→ Data extract:

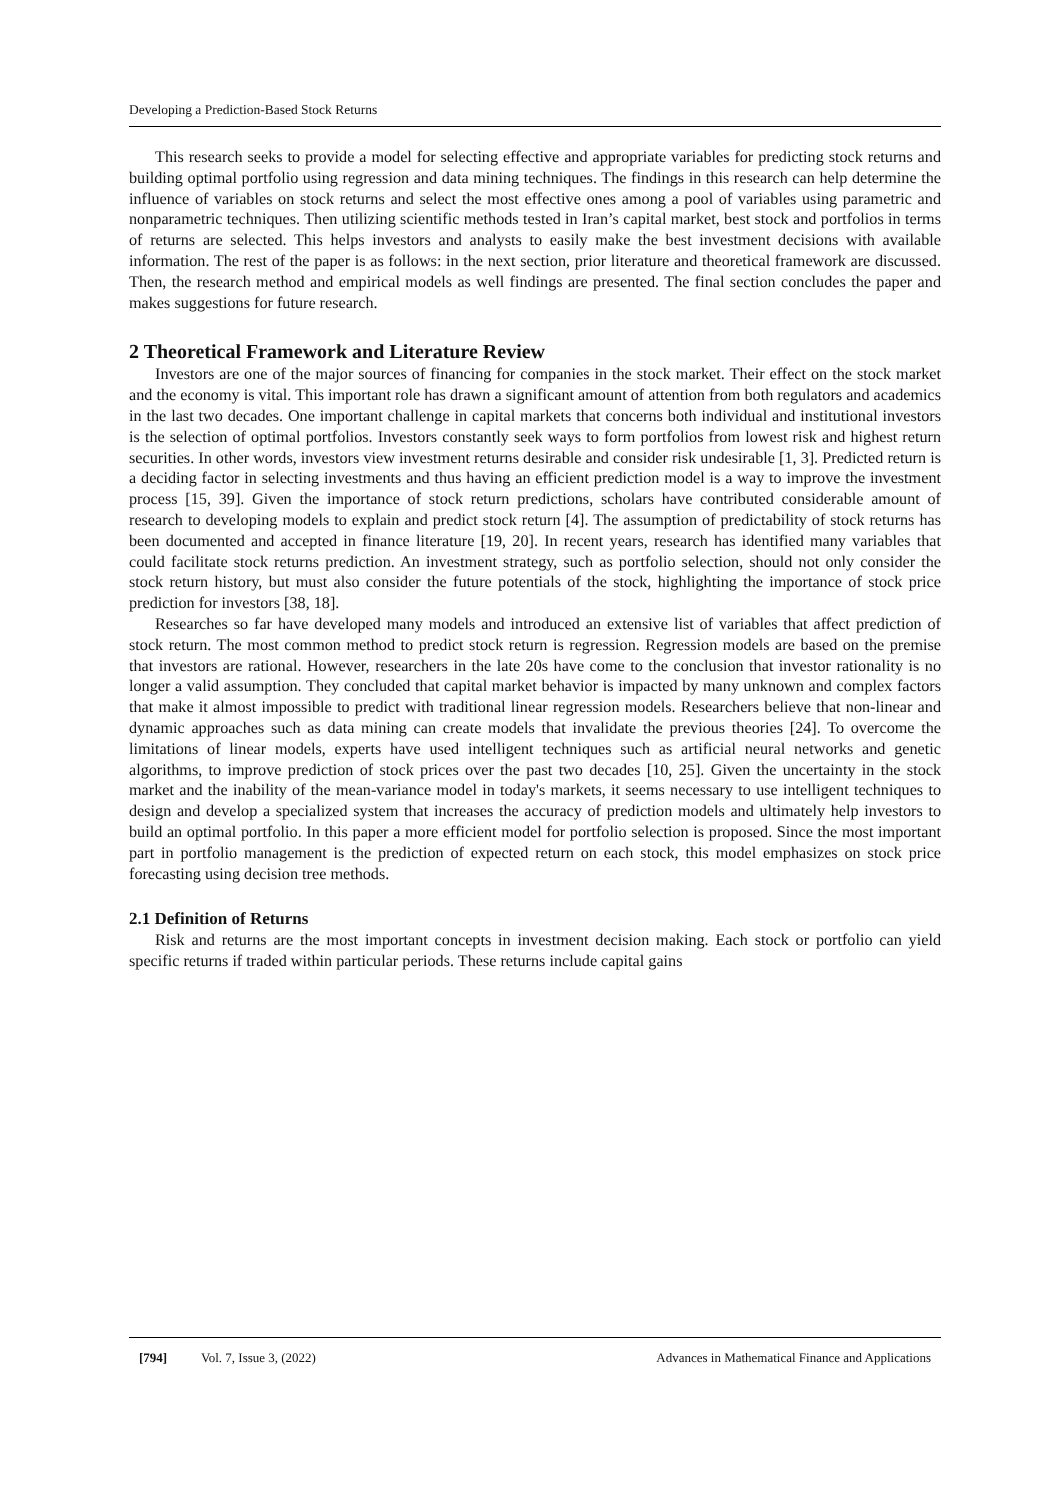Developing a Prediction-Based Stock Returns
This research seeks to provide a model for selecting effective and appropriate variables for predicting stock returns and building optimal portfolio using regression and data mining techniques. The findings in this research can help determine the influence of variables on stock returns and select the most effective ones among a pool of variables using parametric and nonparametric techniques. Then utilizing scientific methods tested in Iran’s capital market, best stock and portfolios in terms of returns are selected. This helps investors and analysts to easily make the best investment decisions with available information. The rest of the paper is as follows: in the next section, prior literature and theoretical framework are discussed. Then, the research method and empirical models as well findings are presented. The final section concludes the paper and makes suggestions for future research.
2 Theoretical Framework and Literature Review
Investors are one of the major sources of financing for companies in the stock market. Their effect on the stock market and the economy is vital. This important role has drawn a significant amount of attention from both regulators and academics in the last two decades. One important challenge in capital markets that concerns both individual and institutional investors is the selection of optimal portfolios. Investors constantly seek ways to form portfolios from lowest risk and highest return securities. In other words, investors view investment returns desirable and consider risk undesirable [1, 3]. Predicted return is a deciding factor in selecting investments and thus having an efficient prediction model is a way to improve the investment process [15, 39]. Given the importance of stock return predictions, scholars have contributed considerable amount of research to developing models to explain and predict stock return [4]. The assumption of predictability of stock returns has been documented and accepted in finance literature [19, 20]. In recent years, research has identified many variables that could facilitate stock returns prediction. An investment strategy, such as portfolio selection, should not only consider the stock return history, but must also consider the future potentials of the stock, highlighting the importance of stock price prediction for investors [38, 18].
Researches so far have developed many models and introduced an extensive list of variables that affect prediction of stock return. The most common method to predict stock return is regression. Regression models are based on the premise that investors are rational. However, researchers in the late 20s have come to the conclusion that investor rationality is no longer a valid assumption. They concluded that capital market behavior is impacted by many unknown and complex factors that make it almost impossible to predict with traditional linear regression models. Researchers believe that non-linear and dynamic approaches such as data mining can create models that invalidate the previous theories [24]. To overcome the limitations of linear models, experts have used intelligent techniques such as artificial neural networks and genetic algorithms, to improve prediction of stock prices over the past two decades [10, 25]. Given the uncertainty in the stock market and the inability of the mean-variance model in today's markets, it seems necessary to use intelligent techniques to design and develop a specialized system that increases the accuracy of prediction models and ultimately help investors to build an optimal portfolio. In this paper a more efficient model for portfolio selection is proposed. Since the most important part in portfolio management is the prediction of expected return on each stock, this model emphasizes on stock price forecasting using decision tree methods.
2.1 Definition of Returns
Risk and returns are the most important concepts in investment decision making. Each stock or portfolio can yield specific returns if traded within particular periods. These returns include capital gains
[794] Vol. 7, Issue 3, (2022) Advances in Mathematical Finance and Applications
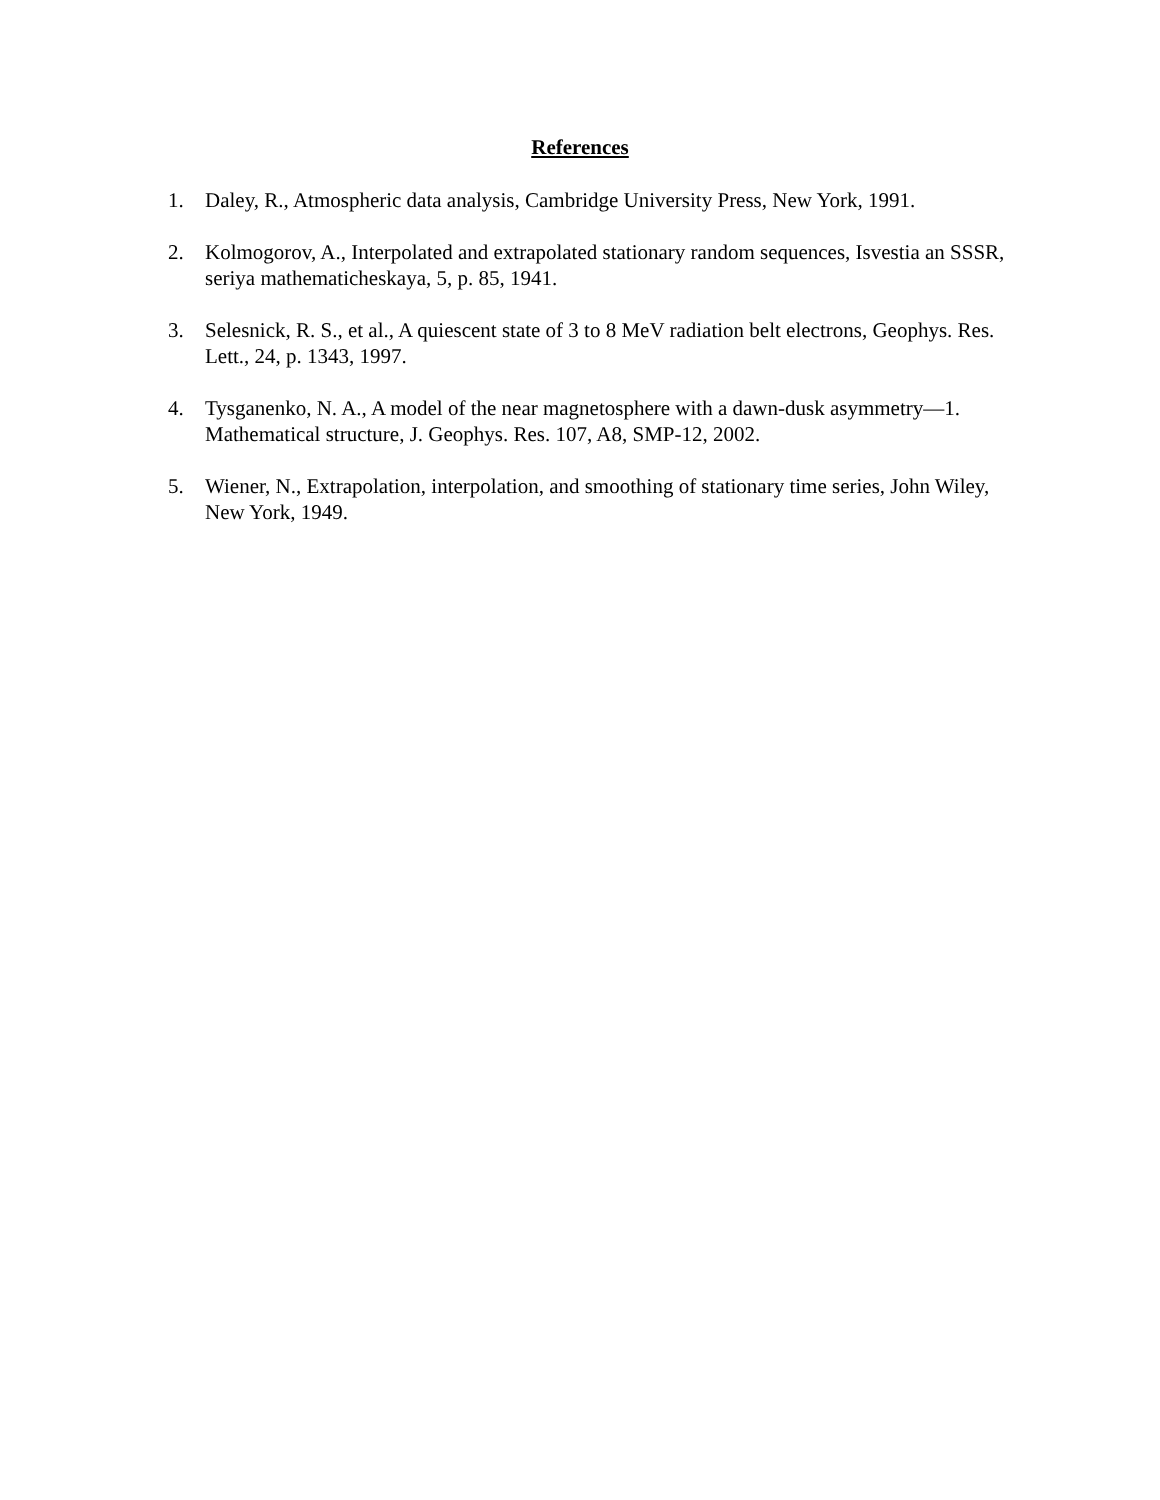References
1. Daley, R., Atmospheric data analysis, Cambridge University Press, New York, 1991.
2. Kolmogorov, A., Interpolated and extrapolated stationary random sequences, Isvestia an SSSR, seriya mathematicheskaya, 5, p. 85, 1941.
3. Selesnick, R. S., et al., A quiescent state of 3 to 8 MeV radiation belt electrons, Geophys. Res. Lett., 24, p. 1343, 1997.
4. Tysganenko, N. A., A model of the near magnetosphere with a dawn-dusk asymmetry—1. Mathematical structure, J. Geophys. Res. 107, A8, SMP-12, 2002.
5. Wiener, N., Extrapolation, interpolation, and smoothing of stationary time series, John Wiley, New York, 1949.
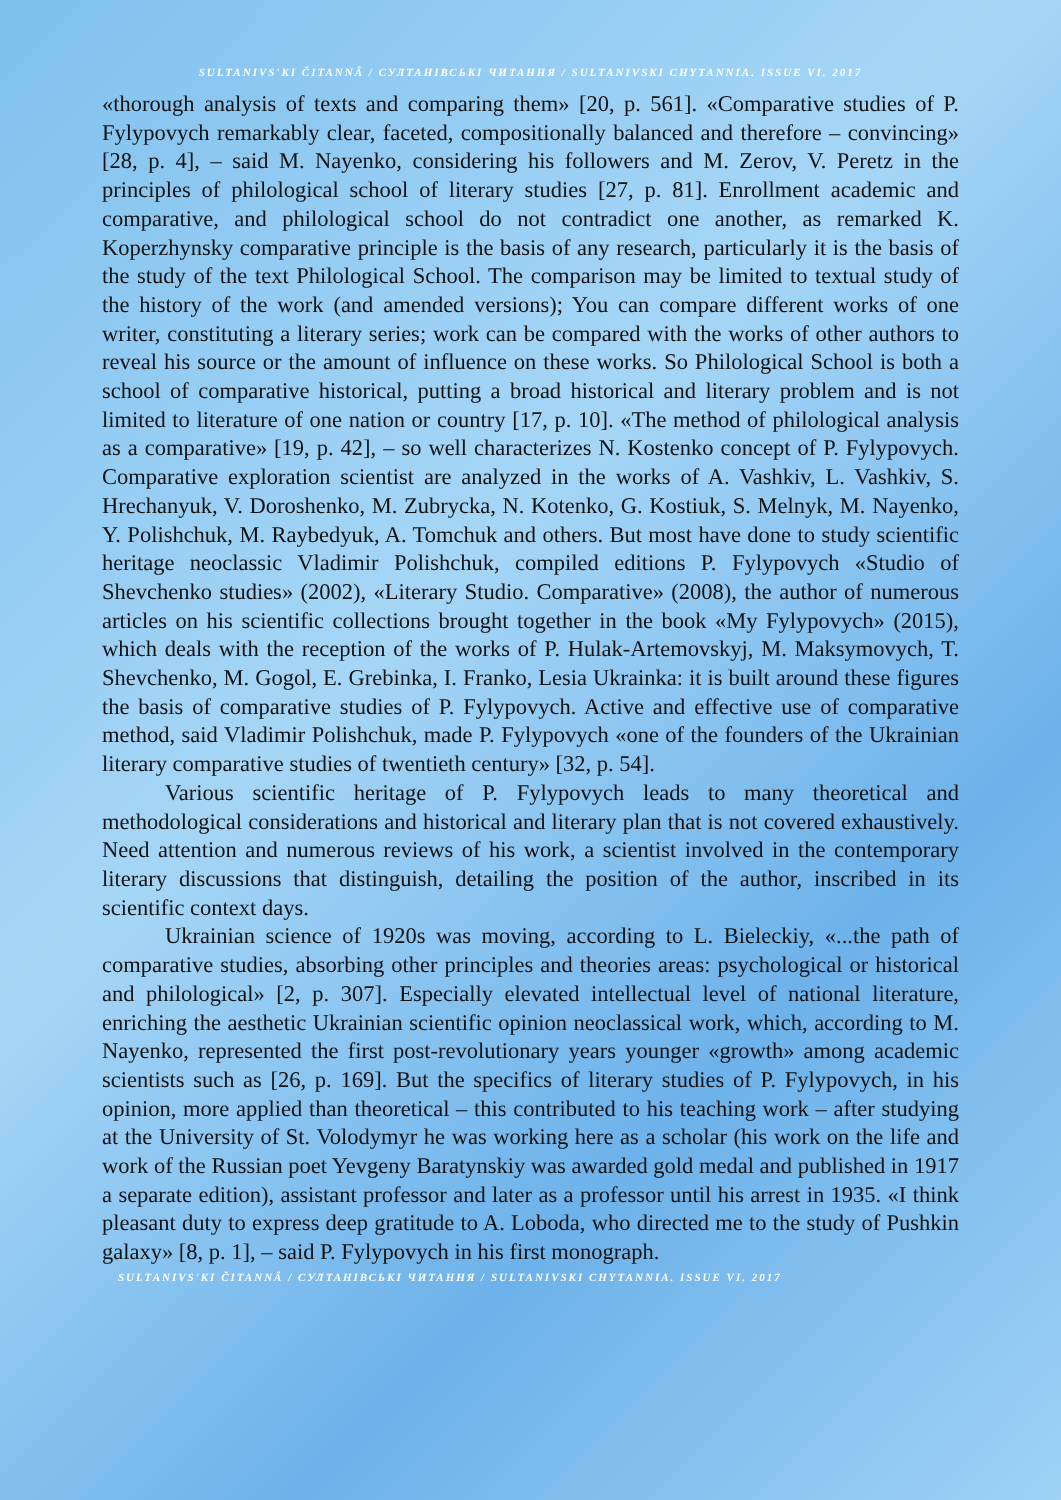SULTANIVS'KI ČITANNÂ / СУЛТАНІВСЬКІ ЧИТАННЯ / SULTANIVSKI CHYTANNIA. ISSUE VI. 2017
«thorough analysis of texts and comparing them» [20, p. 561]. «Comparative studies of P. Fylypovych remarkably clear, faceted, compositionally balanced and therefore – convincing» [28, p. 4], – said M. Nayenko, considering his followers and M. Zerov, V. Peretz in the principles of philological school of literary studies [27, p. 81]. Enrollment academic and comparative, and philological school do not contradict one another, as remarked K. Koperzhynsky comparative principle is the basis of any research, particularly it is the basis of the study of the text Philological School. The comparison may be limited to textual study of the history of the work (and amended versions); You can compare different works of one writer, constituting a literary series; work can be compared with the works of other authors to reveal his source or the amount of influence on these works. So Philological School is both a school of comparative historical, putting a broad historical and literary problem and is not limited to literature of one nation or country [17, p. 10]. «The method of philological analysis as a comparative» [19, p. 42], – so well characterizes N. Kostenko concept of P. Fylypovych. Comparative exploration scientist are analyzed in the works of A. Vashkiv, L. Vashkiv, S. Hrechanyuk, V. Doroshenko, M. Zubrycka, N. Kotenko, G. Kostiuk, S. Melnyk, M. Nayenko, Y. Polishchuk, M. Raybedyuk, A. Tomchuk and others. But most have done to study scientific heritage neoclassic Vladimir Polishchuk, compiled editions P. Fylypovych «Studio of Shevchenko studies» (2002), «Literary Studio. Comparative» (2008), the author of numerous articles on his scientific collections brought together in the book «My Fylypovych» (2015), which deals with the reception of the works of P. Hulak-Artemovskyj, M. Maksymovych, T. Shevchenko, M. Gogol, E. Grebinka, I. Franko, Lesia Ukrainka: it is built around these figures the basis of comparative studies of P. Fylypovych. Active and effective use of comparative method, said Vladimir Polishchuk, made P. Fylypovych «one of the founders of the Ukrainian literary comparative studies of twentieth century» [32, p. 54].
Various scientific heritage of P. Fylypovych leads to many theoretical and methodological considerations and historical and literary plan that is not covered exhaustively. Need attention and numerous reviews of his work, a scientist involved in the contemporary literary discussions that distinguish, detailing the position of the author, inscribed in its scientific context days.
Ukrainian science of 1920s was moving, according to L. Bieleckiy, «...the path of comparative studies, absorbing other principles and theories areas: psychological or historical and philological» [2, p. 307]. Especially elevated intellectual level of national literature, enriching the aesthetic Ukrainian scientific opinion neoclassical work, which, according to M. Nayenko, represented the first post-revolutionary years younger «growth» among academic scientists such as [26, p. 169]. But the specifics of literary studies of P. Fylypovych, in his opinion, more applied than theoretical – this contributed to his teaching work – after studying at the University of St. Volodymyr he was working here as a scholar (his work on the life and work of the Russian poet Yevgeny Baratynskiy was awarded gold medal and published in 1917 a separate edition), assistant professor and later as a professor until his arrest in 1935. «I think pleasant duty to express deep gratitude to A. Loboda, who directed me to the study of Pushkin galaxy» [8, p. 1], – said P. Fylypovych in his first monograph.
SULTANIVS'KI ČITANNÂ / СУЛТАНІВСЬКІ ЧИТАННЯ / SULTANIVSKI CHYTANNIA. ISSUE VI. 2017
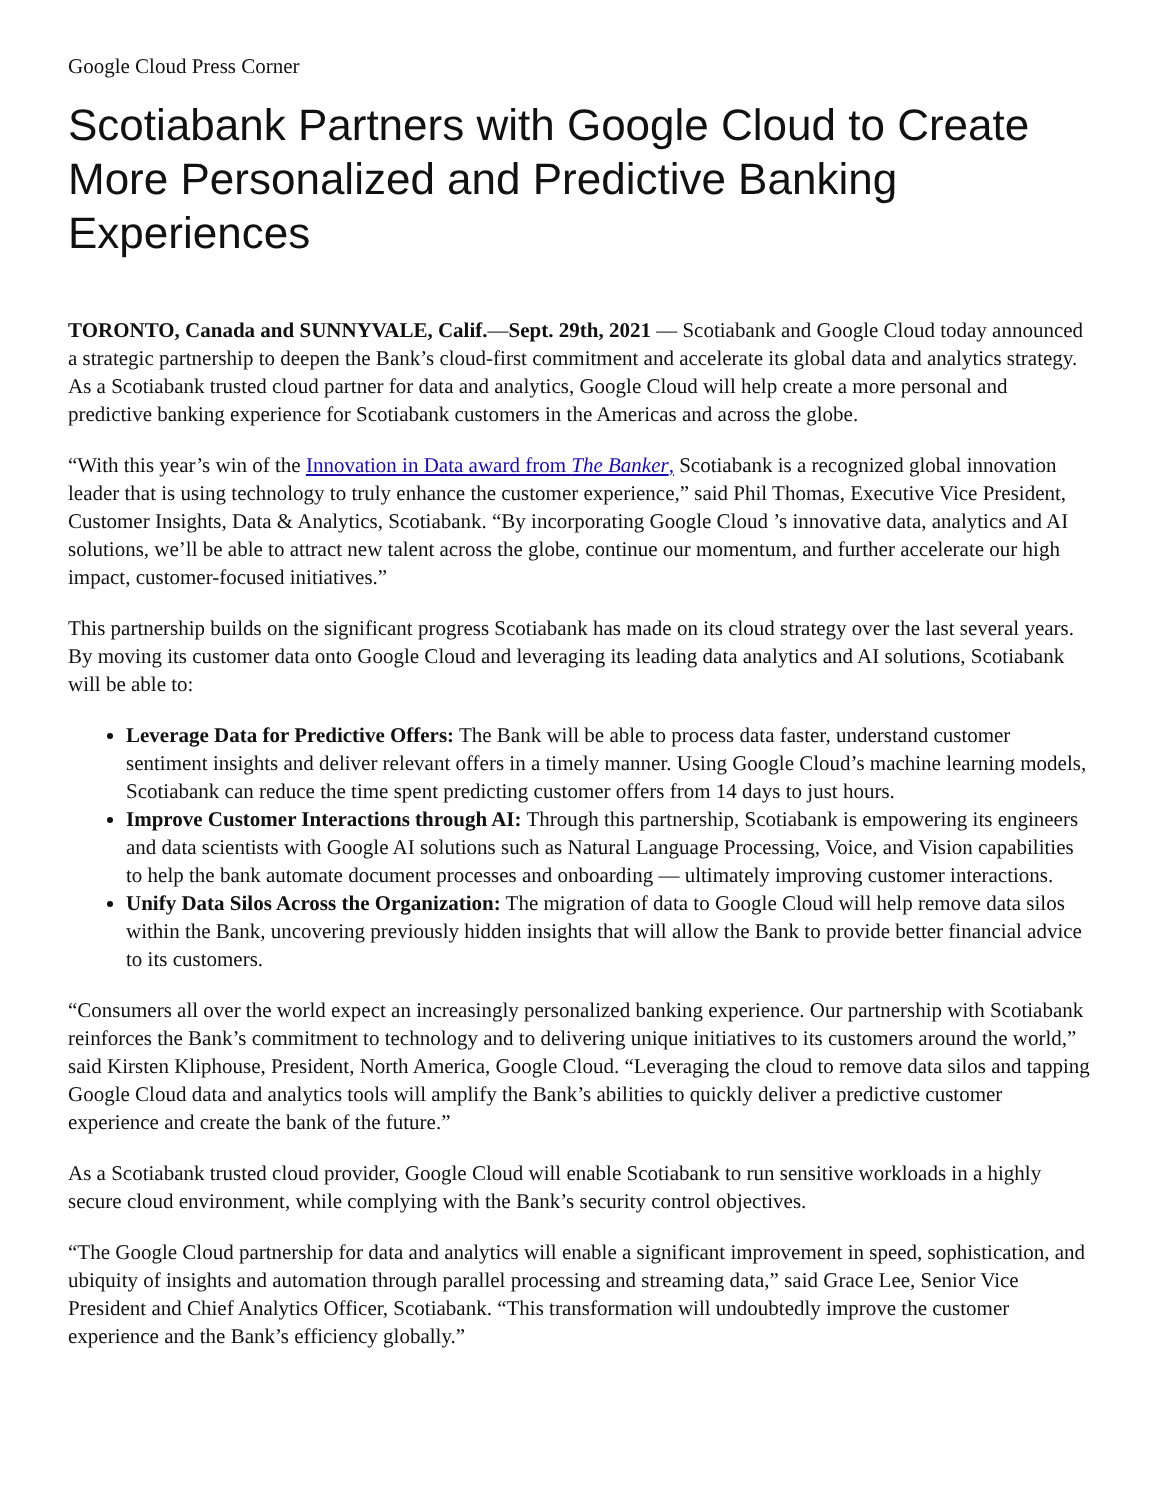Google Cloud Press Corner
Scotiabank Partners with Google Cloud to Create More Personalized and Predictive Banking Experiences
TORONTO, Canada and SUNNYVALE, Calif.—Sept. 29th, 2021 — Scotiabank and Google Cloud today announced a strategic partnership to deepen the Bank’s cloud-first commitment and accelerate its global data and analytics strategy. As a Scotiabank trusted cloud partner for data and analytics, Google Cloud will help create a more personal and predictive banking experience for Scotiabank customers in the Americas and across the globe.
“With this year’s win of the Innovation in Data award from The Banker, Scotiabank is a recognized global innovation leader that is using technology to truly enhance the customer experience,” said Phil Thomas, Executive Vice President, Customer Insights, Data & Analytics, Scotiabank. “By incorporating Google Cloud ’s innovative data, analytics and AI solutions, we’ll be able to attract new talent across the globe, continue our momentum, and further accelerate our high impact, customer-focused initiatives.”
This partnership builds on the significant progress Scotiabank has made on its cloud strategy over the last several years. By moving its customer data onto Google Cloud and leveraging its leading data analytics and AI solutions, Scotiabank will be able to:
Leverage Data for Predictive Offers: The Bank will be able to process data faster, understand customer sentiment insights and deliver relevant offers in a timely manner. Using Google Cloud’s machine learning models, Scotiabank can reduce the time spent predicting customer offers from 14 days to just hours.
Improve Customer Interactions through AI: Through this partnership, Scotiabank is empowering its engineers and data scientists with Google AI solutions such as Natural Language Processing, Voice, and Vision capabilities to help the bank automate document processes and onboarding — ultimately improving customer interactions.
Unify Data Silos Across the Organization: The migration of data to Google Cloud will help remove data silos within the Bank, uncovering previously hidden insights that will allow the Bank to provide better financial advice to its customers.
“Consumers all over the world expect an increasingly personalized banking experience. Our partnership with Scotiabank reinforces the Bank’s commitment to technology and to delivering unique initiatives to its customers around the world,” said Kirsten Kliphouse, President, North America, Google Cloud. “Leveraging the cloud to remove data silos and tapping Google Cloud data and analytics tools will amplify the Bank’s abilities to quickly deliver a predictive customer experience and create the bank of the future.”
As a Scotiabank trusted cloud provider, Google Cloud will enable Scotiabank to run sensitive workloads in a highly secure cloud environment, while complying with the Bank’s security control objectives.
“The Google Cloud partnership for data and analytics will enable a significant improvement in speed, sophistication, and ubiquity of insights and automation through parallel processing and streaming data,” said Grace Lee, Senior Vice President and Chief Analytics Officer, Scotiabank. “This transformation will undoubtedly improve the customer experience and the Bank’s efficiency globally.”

→ What is expected: Taking the entries above, restate exactly those lines that fall between the line with "this year’s win" and the line with "Unify Data Silos", keeping both of those lines too.

→ Completed task:
“With this year’s win of the Innovation in Data award from The Banker, Scotiabank is a recognized global innovation leader that is using technology to truly enhance the customer experience,” said Phil Thomas, Executive Vice President, Customer Insights, Data & Analytics, Scotiabank. “By incorporating Google Cloud ’s innovative data, analytics and AI solutions, we’ll be able to attract new talent across the globe, continue our momentum, and further accelerate our high impact, customer-focused initiatives.”
This partnership builds on the significant progress Scotiabank has made on its cloud strategy over the last several years. By moving its customer data onto Google Cloud and leveraging its leading data analytics and AI solutions, Scotiabank will be able to:
Leverage Data for Predictive Offers: The Bank will be able to process data faster, understand customer sentiment insights and deliver relevant offers in a timely manner. Using Google Cloud’s machine learning models, Scotiabank can reduce the time spent predicting customer offers from 14 days to just hours.
Improve Customer Interactions through AI: Through this partnership, Scotiabank is empowering its engineers and data scientists with Google AI solutions such as Natural Language Processing, Voice, and Vision capabilities to help the bank automate document processes and onboarding — ultimately improving customer interactions.
Unify Data Silos Across the Organization: The migration of data to Google Cloud will help remove data silos within the Bank, uncovering previously hidden insights that will allow the Bank to provide better financial advice to its customers.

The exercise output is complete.